This is all standard operating procedure.
When the Kansas City Chiefs bring in a free agent player, the first thing we do is look ahead on the calendar to see when the Chiefs will face the player’s former team, circle the date and make a note: “Ask [insert player name here] about playing against former teammates.”
Such was the case for free agent Sammy Watkins, who will play against his former Los Angeles Rams teammates on Monday night.
But we never know what storylines or other narratives might develop before we get there — for example, that the Chiefs and Rams would face each other in primetime when both teams are 9-1. Or that six days before, that primetime game will be moved from one country to another because the original field doesn’t turn out to be up to NFL standards.
But we’re resourceful folks. We’ll look at our cell phone calendars, ask the questions we planned so long ago, and write down the answers we get — even though they might never see the light of day when unexpected storylines crowd them out.
So we asked people about Watkins on Thursday — and asked the man himself some questions, too.
We’ve devoted a lot of
ink electrons to Watkins since he was signed by the Chiefs last March. We noted that pundits thought Watkins might have been overpaid. We wrote how the Chiefs were building a version of Sammy Watkins no one had ever seen. We told you about Watkins’ new haircut in training camp. — because reporters like haircut stories almost as much as ketchup stories. We made our best guess about what Watkins’ production might be for the Chiefs this season. When Watkins was unproductive in the preseason, we worried whether Watkins’ big contract was a factor in the Chiefs defensive problems.
The list goes on.
But as I went through what we’ve written about Watkins, I was struck by an article from a week after the signing, where we saw that the Rams were thinking about Watkins as “the one that got away.”

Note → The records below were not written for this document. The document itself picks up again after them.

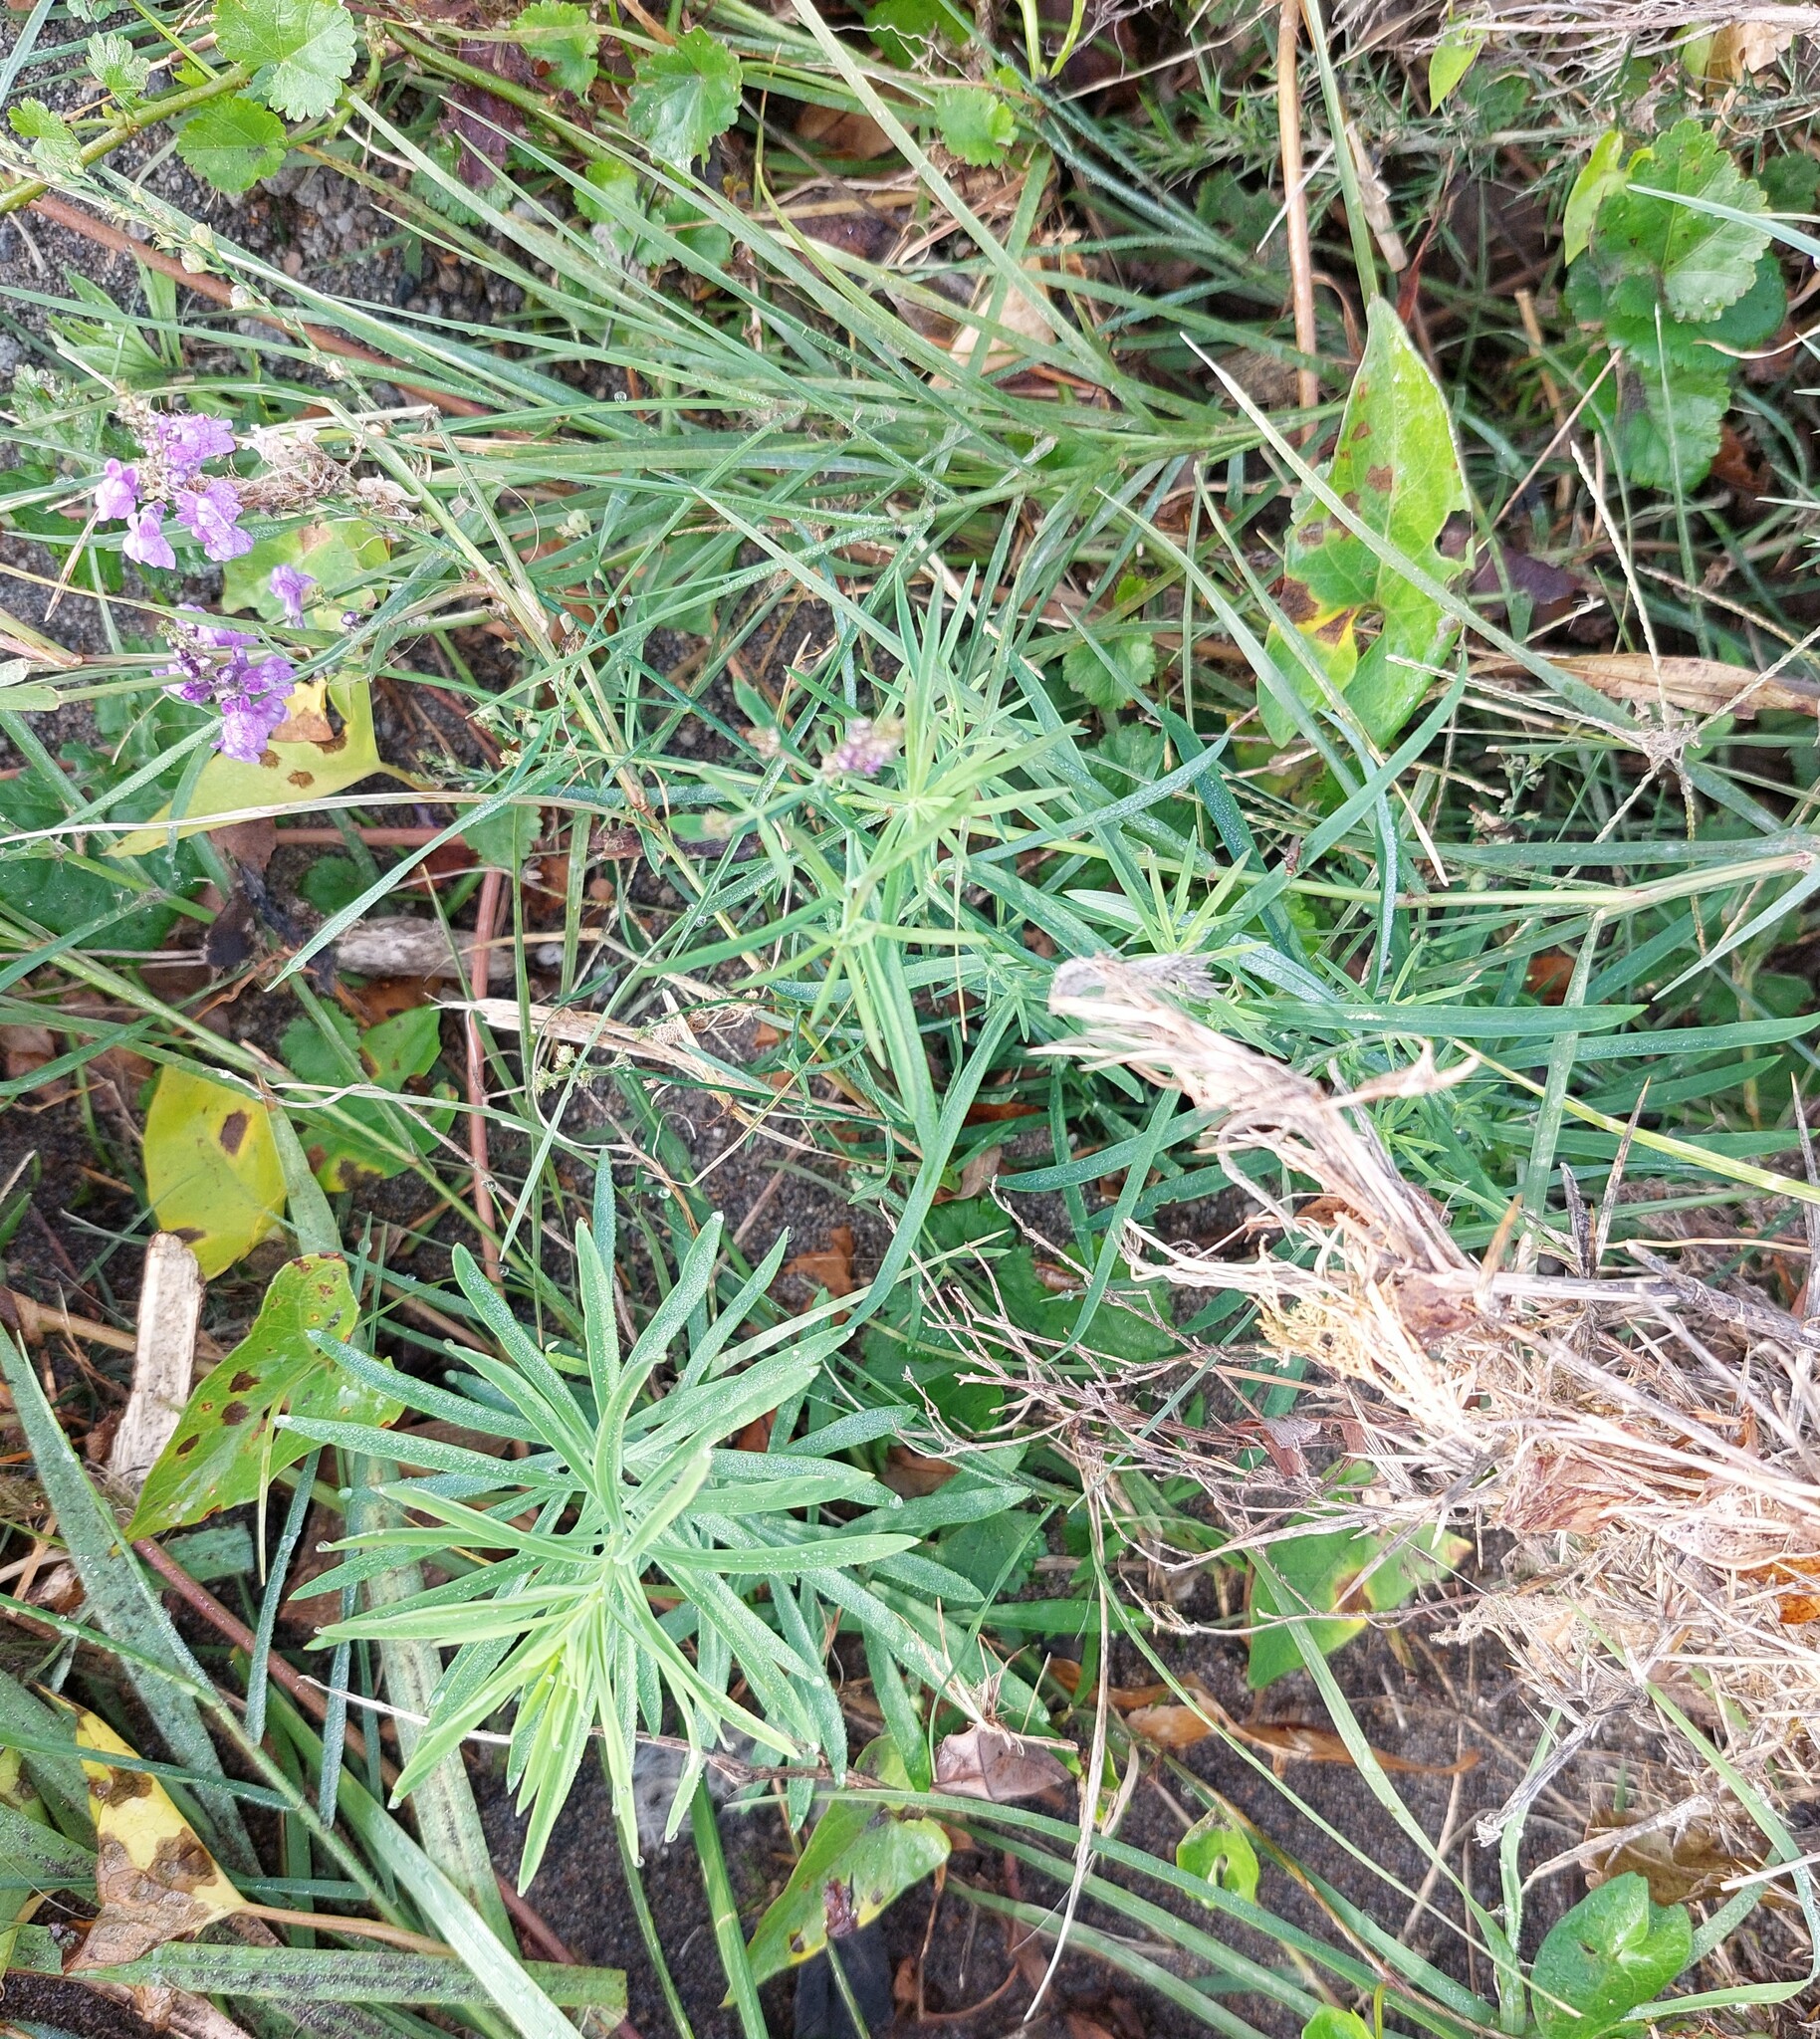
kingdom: Plantae
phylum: Tracheophyta
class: Magnoliopsida
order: Lamiales
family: Plantaginaceae
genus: Linaria
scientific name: Linaria purpurea
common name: Purple toadflax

“There’s a reason why he had a market — he put good things on tape,” said Rams head coach Sean McVay of the big contract Watkins had just landed with the Chiefs. “I don’t think that’s exclusive to, maybe, the production from a numbers standpoint. He did a lot more for our offense that’s going to be a big void.”
And judging from his comments to the press on Thursday — when he was (of course) asked about Watkins playing against his team on Monday night — McVay still feels that way.
We’ve assumed — because we’re Chiefs fans — that the change in attitude Watkins developed over the course of his three-team career had to do with the influence of Chiefs head coach Andy Reid. But McVay’s remarks would suggest that the Rams — both last spring and now — saw the same thing.
“I was really impressed with the caliber of player he is — the willingness to do some of the things he did without the ball — but really, if I’m being honest, I don’t think I did a good enough job of getting him the ball as many times as he deserved last year. He made the most of those, and he didn’t say anything. [He] just continued to go to work.
“[He’s] an explosive playmaker with outstanding aggressive hands,” continued McVay. “[He’s] a physical football player. And I’ve been really happy for Sammy. I was sorry to see him leave, but I’m happy for him because he deserves the contract that he earned. He’s in a great situation, and he’s done a great job making plays throughout the season.”
But whether or not we misunderstood Watkins’ career arc to this point, it’s hard to underestimate what he has brought to the Chiefs offense when he’s been on the field. When asked about Watkins’ presumed return to the starting lineup on Monday, quarterback Patrick Mahomes echoed McVay’s comments from the spring.
“Sammy just brings another dimension to our offense,” Mahomes said. “He’s so physical with the speed. He’s someone that can really stretch the defense as well as put pressure on them in a lot of different ways. I thought guys did well — stepped up and played well in replacing [his] role — but at the same time it’s hard to replace a guy like Sammy.”
Watkins himself said he believes his role with the Chiefs — unlike it was the Rams — includes veteran leadership.
“My leadership role — the things I do in the huddle, the things I say in the huddle -- I think that’s kind of missed in the outside world. Keeping the guys level-headed. I’m not too much caught up on stats and stuff like that. I’ve grown past that.”
Watkins even said that his experience with the Rams helped smooth his transition to Kansas City’s offense.
“I think that kind of prepared me. Maybe that’s the reason I’m here now. That was a blessing in disguise. I learned how to stay patient, and make the best of the opportunities that are given to me.”
But Watkins is serene about what the future may bring.
“Everything is kind of planned in God’s hands. That’s how I look at it. I’m here for a reason. Right now, I’m happy.”